Although we initially focused on 2D systems, our results apply to 3D neuron models (Fig. 11), and thus may also be relevant for more complex experimentally recorded neurons. Slow sodium inactivation allows the voltage trajectory to stay near threshold for a prolonged amount of time, which gives rise to Type B+ behavior. This may provide a theoretical underpinning for in vitro data showing Type B+ behavior in response to somatically injected current Gaussian noise (Higgs et al. 2006; Arsiero et al. 2007). In these studies, slow adaptive mechanisms were implicated, both slow sodium inactivation (Arsiero et al. 2007) and slow afterhyperpolarization (sAHP) currents (Higgs et al. 2006), but the manner in which they were related to increased fluctuation sensitivity was unclear. For example, in Higgs et al. (2006) it was found that firing rates were more sensitive to input fluctuations in rat pyramidal neurons with large sAHP currents compared to those with small sAHP currents. With the application of α-methyl-5-HT, a 5-HT2 agonist that reduces sAHP currents, the sensitivity of the neurons to input fluctuations was reduced. When artificial sAHP currents were enhanced using dynamic clamp, the sensitivity of firing rates to input fluctuations was increased.

The present results more directly implicate adaptive mechanisms that have a voltage-dependent time constant that is large for peri-threshold values. However, in higher dimensional neurons it is possible that multiple time scales of currents active at peri-threshold voltages may interact such that slow currents with voltage-independent time constants also enhance fluctuation sensitivity. Certainly, in 3D models slow adaptive currents with voltage-independent time constants can alter the geometry of the V-nullcline such that trajectories are slower near threshold, although this has a weaker effect than a voltage-dependent recovery time constant.

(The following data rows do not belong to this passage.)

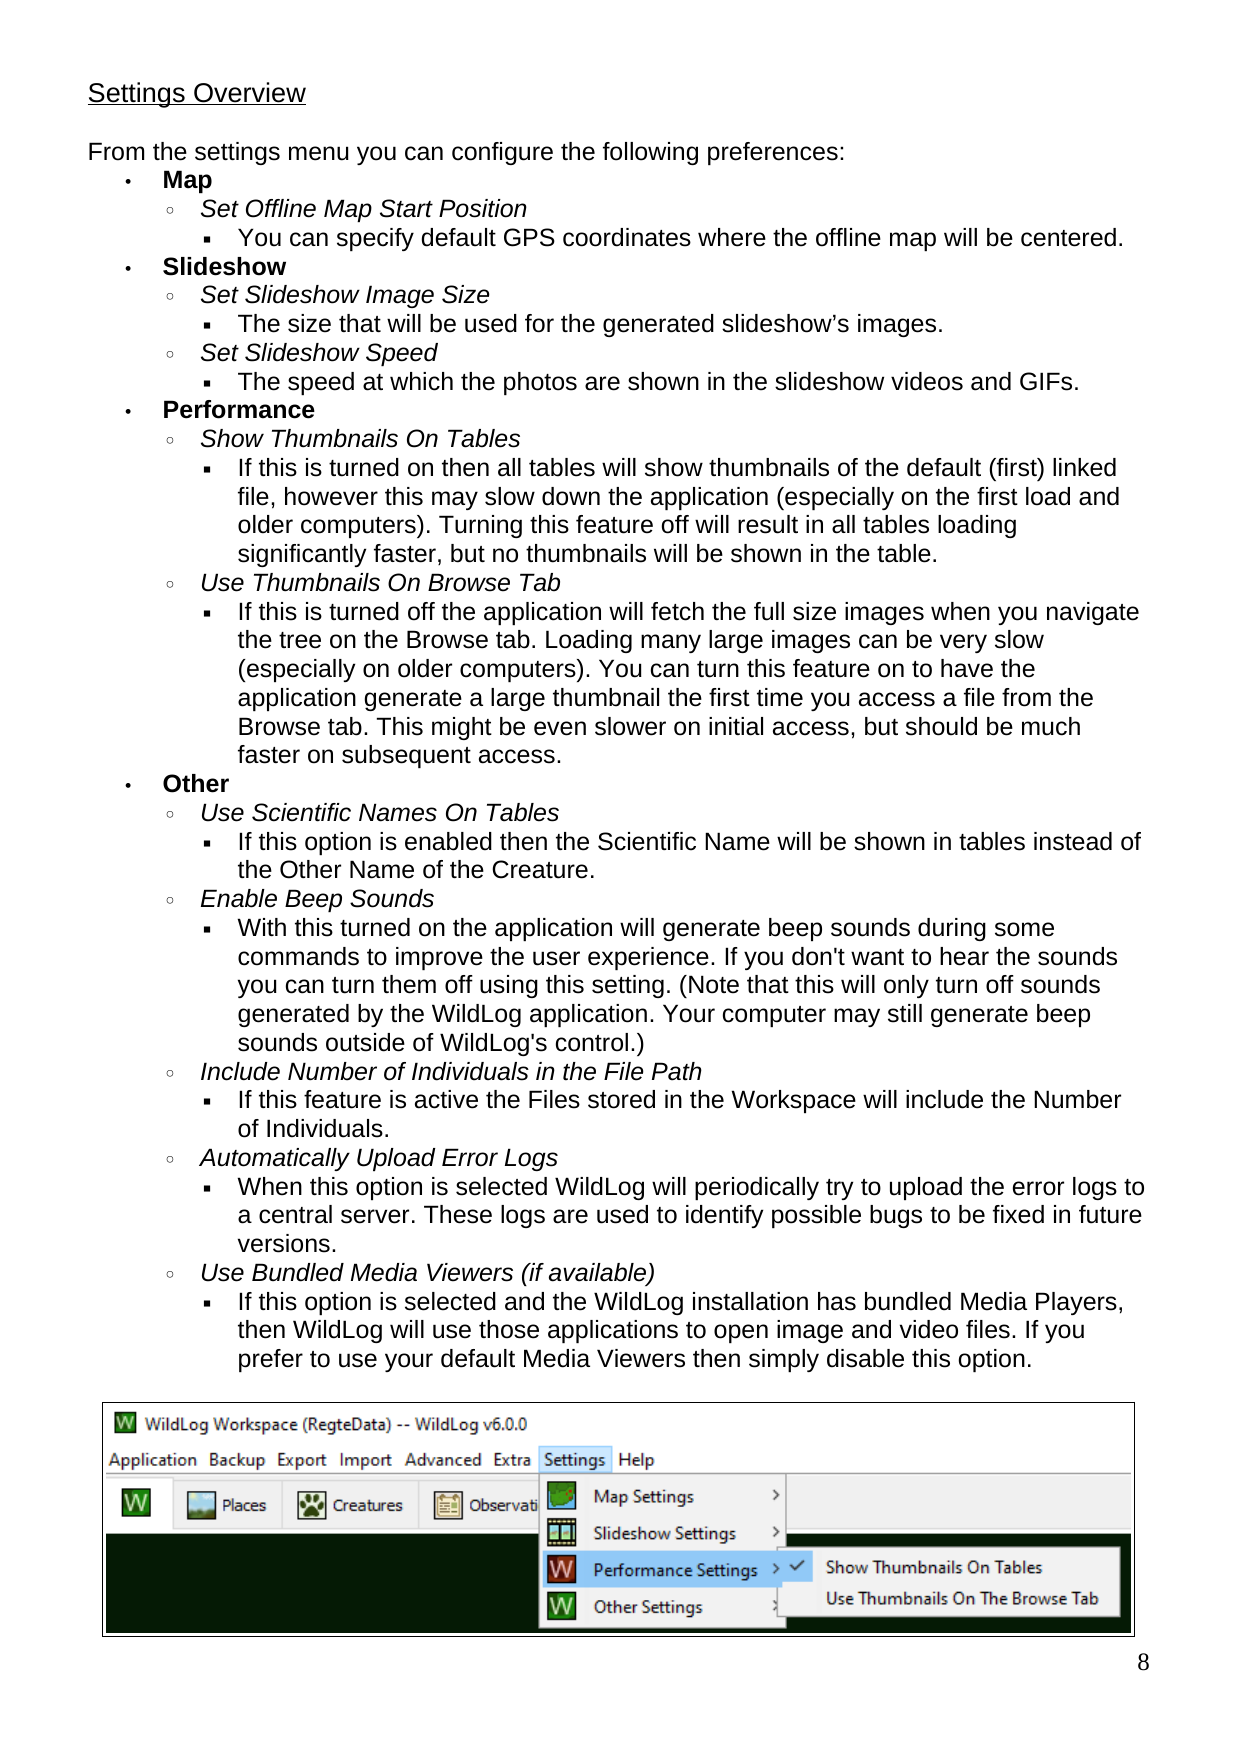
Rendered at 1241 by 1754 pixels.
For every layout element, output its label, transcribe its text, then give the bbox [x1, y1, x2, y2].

list You can specify default GPS coordinates where the offline map will be centered. [200, 223, 1149, 252]
list Slideshow [125, 252, 1149, 280]
list Include Number of Individuals in the File Path [162, 1057, 1149, 1085]
list Show Thumbnails On Tables [162, 424, 1149, 453]
list The speed at which the photos are shown in the slideshow videos and GIFs. [200, 367, 1149, 395]
list Use Thumbnails On Browse Tab [162, 568, 1149, 597]
list Set Slideshow Image Size [162, 280, 1149, 309]
picture [106, 1405, 1131, 1633]
list Use Bundled Media Viewers (if available) [162, 1258, 1149, 1287]
list If this option is enabled then the Scientific Name will be shown in tables instead of the Other Name of the Creature. [200, 827, 1149, 884]
list Other [125, 769, 1149, 798]
list Use Scientific Names On Tables [162, 798, 1149, 827]
list If this option is selected and the WildLog installation has bundled Media Players, then WildLog will use those applications to open image and video files. If you prefer to use your default Media Viewers then simply disable this option. [200, 1287, 1149, 1373]
text From the settings menu you can configure the following preferences: [87, 137, 1149, 165]
list If this is turned off the application will fetch the full size images when you navigate the tree on the Browse tab. Loading many large images can be very slow (especially on older computers). You can turn this feature on to have the application generate a large thumbnail the first time you access a file from the Browse tab. This might be even slower on initial access, but should be much faster on subsequent access. [200, 597, 1149, 769]
list Enable Beep Sounds [162, 884, 1149, 913]
list Performance [125, 395, 1149, 424]
list With this turned on the application will generate beep sounds during some commands to improve the user experience. If you don't want to hear the sounds you can turn them off using this setting. (Note that this will only turn off sounds generated by the WildLog application. Your computer may still generate beep sounds outside of WildLog's control.) [200, 913, 1149, 1057]
list Map [125, 165, 1149, 194]
subtitle Settings Overview [87, 77, 1149, 108]
list If this is turned on then all tables will show thumbnails of the default (first) linked file, however this may slow down the application (especially on the first load and older computers). Turning this feature off will result in all tables loading significantly faster, but no thumbnails will be shown in the table. [200, 453, 1149, 568]
list When this option is selected WildLog will periodically try to upload the error logs to a central server. These logs are used to identify possible bugs to be fixed in future versions. [200, 1172, 1149, 1258]
list If this feature is active the Files stored in the Workspace will include the Number of Individuals. [200, 1085, 1149, 1143]
list The size that will be used for the generated slideshow’s images. [200, 309, 1149, 338]
list Set Offline Map Start Position [162, 194, 1149, 223]
list Set Slideshow Speed [162, 338, 1149, 367]
list Automatically Upload Error Logs [162, 1143, 1149, 1172]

In summary, we have categorized neurons into Types A, B+, and B− according to how the mean firing rate varies with input mean and variance. We identify three ways that a neuron might increase its sensitivity to input fluctuations: (1) by decreasing its effective sodium pool, or otherwise decreasing the inward-to-outward current ratio prior to spiking, so that the neuron’s rest state is always stable (Lundstrom et al. 2008), (2) by changing conductances, or other parameters, to alter the shape of the V-nullcline, especially the width between the left and center arms that determines the barrier height ΔU, and (3) by slowing a “recovery” time constant such that the neuron’s voltage spends a relatively long time near but below threshold. We believe that this analysis provides a simple and general picture of how the neuron’s computation in terms of its fI curves depends on intrinsic parameters. These results help us better understand what from a biophysical standpoint determines or alters a neuron’s input/output properties and may assist in predicting the functional effect of seemingly minor homeostatic or adaptive sub-cellular processes.